→ **RECORDS SHOWN**:
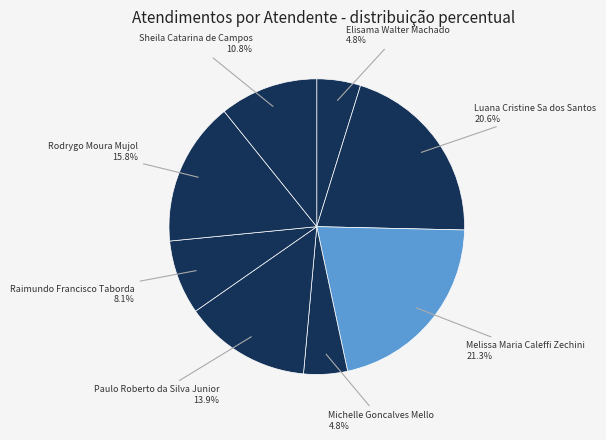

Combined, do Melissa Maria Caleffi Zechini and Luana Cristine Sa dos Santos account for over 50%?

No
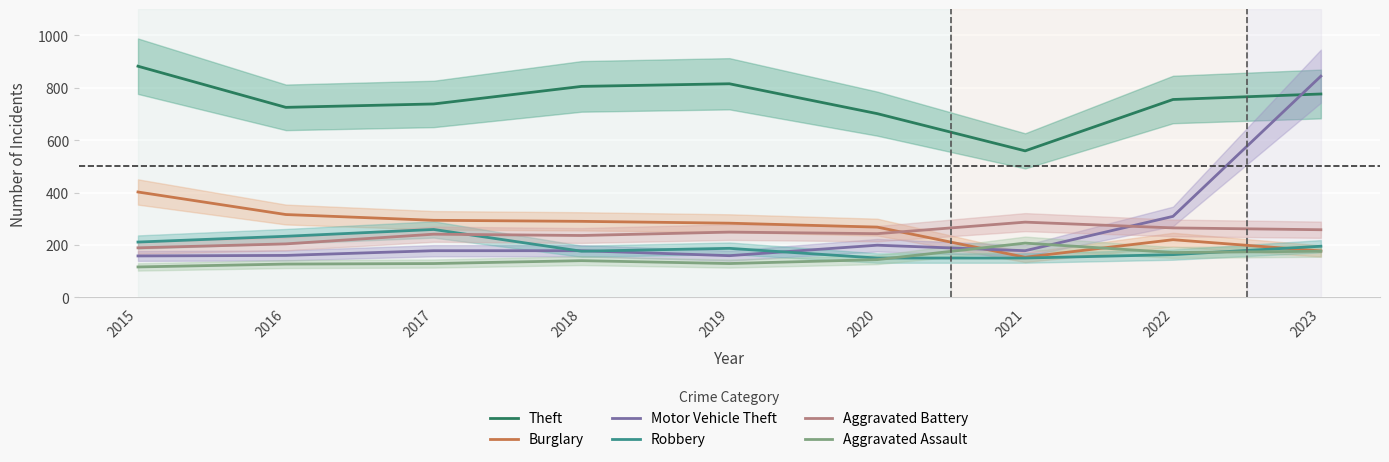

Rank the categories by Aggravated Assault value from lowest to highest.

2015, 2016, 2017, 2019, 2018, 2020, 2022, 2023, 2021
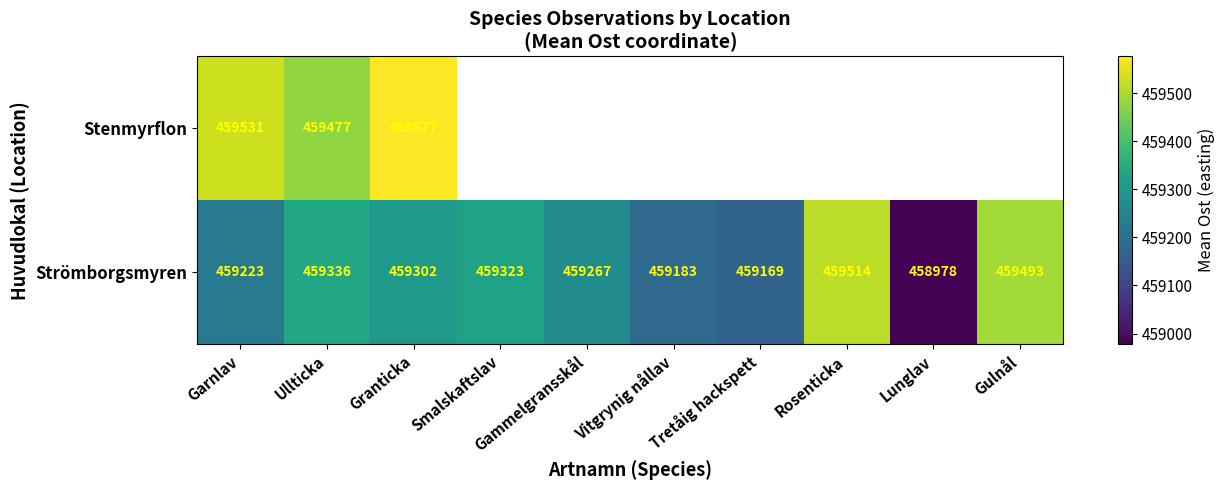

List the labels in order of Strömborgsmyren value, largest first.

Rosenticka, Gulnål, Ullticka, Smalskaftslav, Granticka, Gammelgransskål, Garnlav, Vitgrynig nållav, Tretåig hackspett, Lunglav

→ **PROBLEM DETAILS**: Turn the whole listing above into a numbered list. Skip the blank lines and leave out the picture placeholders.

→ **SOLUTION TO THE EXERCISE**:
1. Combined, do Melissa Maria Caleffi Zechini and Luana Cristine Sa dos Santos account for over 50%?
2. No
3. Rank the categories by Aggravated Assault value from lowest to highest.
4. 2015, 2016, 2017, 2019, 2018, 2020, 2022, 2023, 2021
5. List the labels in order of Strömborgsmyren value, largest first.
6. Rosenticka, Gulnål, Ullticka, Smalskaftslav, Granticka, Gammelgransskål, Garnlav, Vitgrynig nållav, Tretåig hackspett, Lunglav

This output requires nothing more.